The memory controller on the other hand only had a singular set of the
controls that applied to both the local tasks and all subgroups. And I
know Google had a lot of trouble with that because they ended up with
basically uncontrollable leftover cache in the top-level group of some
subtree that would put pressure on the real workload leafgroups below.

There was a lot of back and forth whether we should add a second set
of knobs just to control the local tasks separately from the subtree,
but ended up concluding that the situation can be expressed more
clearly by creating dedicated leaf subgroups for stuff like management
software and launchers instead, so that their memory pools/LRUs are
clearly delineated from other groups and seperately controllable. And
we couldn't think of any meaningful configuration that could not be
expressed in that scheme. I mean, it's the same thing, right?

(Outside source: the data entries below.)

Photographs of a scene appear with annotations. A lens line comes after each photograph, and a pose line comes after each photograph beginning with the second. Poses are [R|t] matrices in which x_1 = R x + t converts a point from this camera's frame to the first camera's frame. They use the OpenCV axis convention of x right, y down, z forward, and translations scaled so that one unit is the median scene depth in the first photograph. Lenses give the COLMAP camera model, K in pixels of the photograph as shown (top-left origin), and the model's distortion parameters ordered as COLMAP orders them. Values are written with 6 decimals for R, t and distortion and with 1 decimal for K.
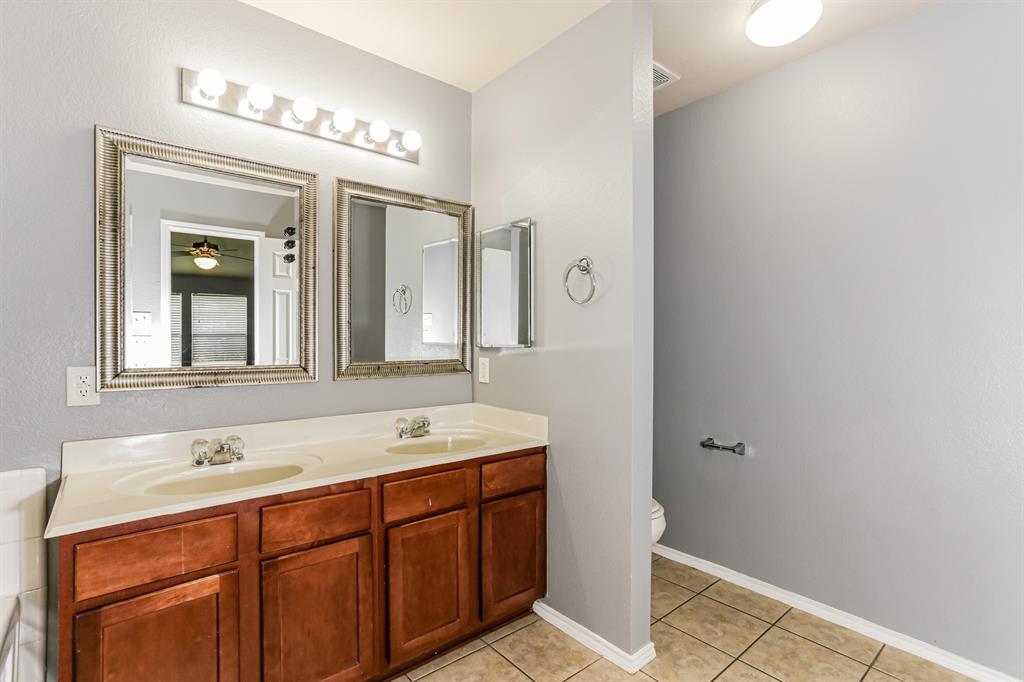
lens RADIAL K [[495.5, 0, 518.2], [0, 495.5, 341.5], [0, 0, 1]] dist [-0.040748, 0.022968]
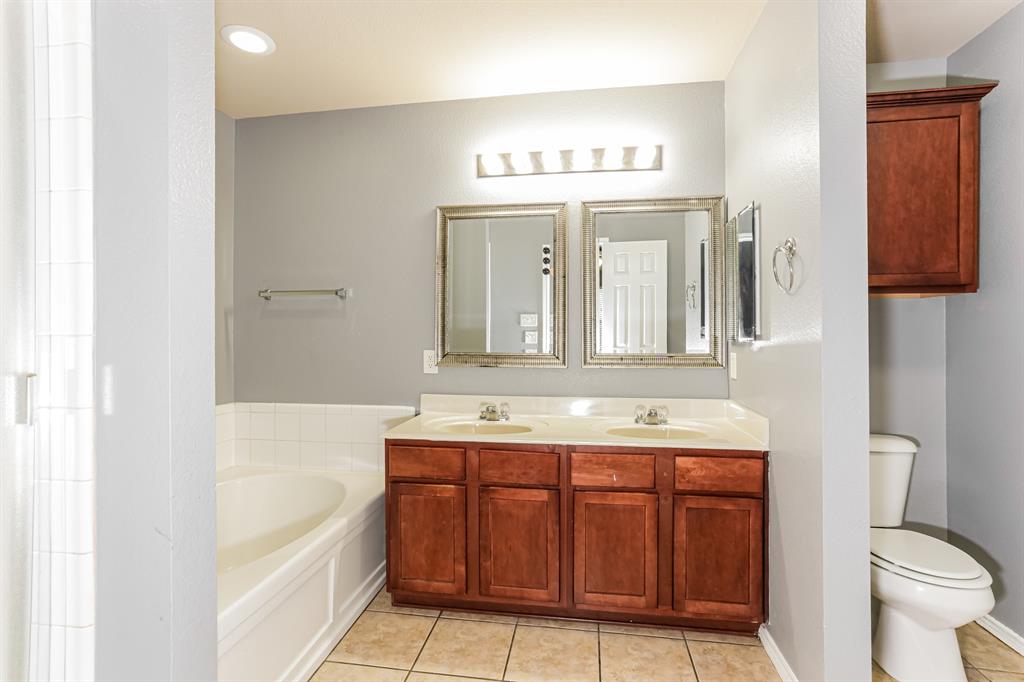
lens RADIAL K [[495.5, 0, 511.5], [0, 495.5, 328.2], [0, 0, 1]] dist [-0.040748, 0.022968]
pose [[0.650831, -0.011947, -0.759129, 0.482545], [-0.002096, 0.999844, -0.017532, 0.003651], [0.759220, 0.013001, 0.650704, 0.077773]]
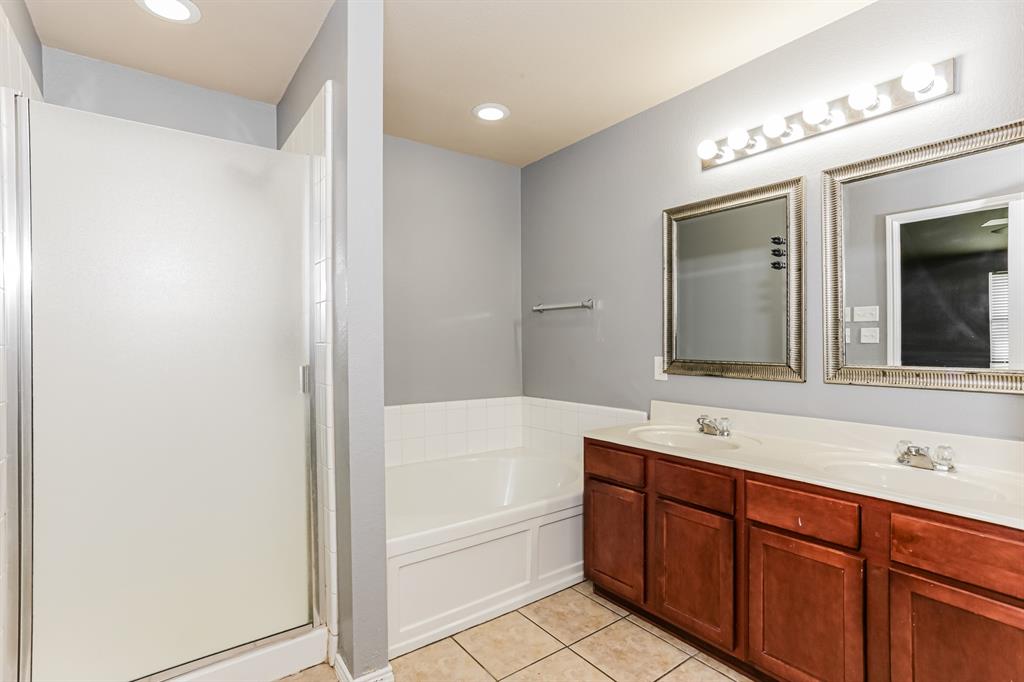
lens RADIAL K [[495.5, 0, 508.3], [0, 495.5, 338.4], [0, 0, 1]] dist [-0.040748, 0.022968]
pose [[-0.081755, -0.009376, -0.996608, 0.680926], [-0.000444, 0.999956, -0.009371, 0.003493], [0.996652, -0.000323, -0.081756, 0.503301]]
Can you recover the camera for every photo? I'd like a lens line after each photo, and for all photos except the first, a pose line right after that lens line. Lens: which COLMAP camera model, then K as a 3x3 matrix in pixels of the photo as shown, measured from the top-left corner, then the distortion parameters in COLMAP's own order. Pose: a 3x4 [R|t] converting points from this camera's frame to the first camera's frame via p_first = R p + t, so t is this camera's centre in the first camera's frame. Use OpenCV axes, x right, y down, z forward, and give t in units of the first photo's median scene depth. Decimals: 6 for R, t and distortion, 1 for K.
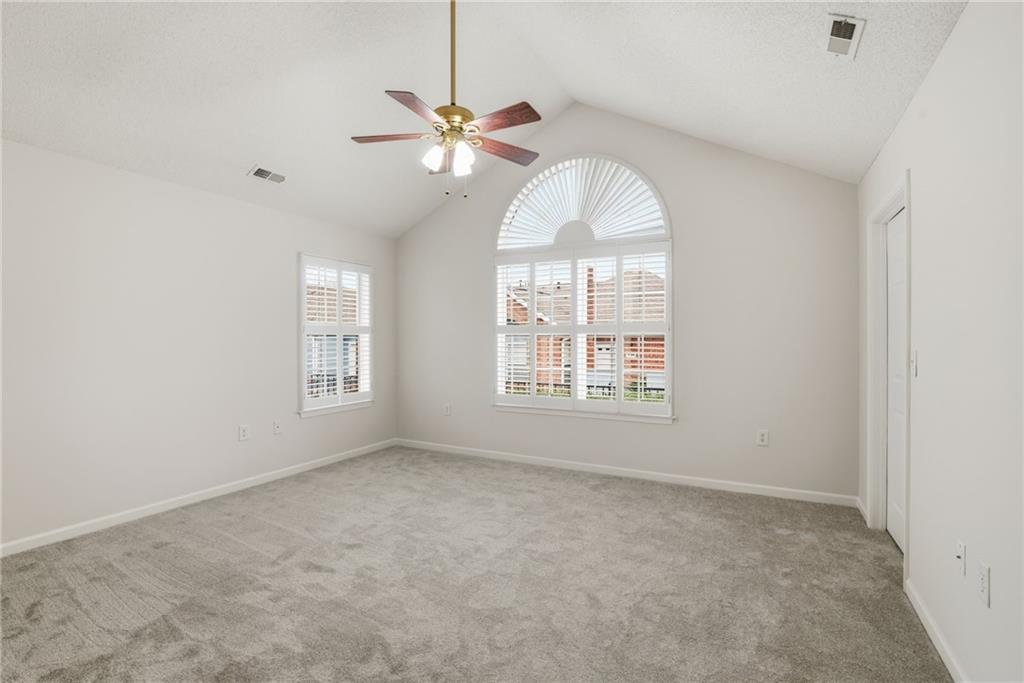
lens RADIAL K [[482.5, 0, 512.7], [0, 482.5, 342.6], [0, 0, 1]] dist [-0.012910, -0.000451]
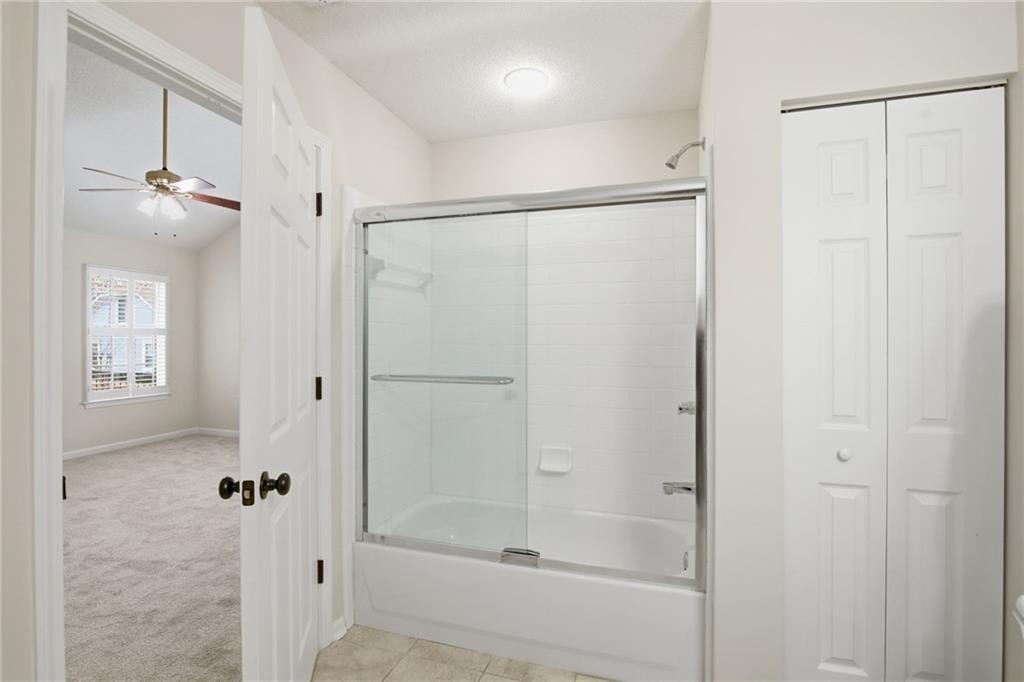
lens RADIAL K [[482.5, 0, 514.1], [0, 482.5, 337.8], [0, 0, 1]] dist [-0.012910, -0.000451]
pose [[0.983607, 0.004707, 0.180264, 0.357094], [-0.002128, 0.999893, -0.014499, 0.003743], [-0.180313, 0.013878, 0.983511, -0.302581]]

Only
that with tasks in !leaf groups the controller would have to emulate a
hidden leaf subgroup and provide additional interfacing, and without
it the leaf groups are explicit and a single set of knobs suffices.
I.e. it seems more of a convenience thing than actual functionality,
but one that forces ugly redundancy in the interface.

So it was a nice cleanup for the memory controller and I believe the
IO controller as well. I'd be curious how it'd be a problem for CPU?